The MPs waited for the gravity storm to abate, then escorted the brass-lapeled entourage to the local air base, which was well outside of the blast radius. When the half-hour had elapsed they flew home -- well above twenty meters.
* * *
Several months later, General Matthewson received a letter from Doctor Brown and his erstwhile intern, now Doctor Lambert, who had been awarded the title of Assistant Ordinance Researcher, Los Alamos National Weapons Facility:
Dear General Matthewson:
We are pleased to know that the gravity confinement bomb has found such widespread acceptance. We are proud of the efforts of so many wonderful scientists who have furthered the project and made the production of these devices cost-effective. We understand that Congress has approved the purchase of five hundred such devices over a three-year period. Thank you for exerting your influence.

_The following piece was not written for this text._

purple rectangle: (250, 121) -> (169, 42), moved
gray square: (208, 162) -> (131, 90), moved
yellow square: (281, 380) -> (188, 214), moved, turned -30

Science marches on. We have now developed a new weapon which we are confident will assist you in your efforts at national security and defense. This device is related to the gravity-compression bomb, and the details are myriad, but the basic premise is as follows: All computer-based or otherwise electronic information of a financial nature within the twenty-meter blast radius (again, there is no detectable explosion and those within the area of effect are otherwise unaffected) is almost instantly detected and stored within this new device, a small microchip with an attached transceiver that can fit in the palm of one's hand. This information is then processed, and every asset in the area of effect -- banking account balances, stock holdings, dept-repayment schedules, etc. -- is divided equally among all residents in the area of the blast.
While we realize the ideological difficulties implied by the development of this new technology, we feel that you would be capable of finding an appropriate use for such a device. Please inform us of your interests.
Drs. Brown and Lambert,
The next day both researchers were arrested and jailed on charges of treason. Doctors Brown and Lambert were assassinated by a crazed gunman on their way to sentencing the week following their arrest. Authorities have been unable to apprehend the attacker.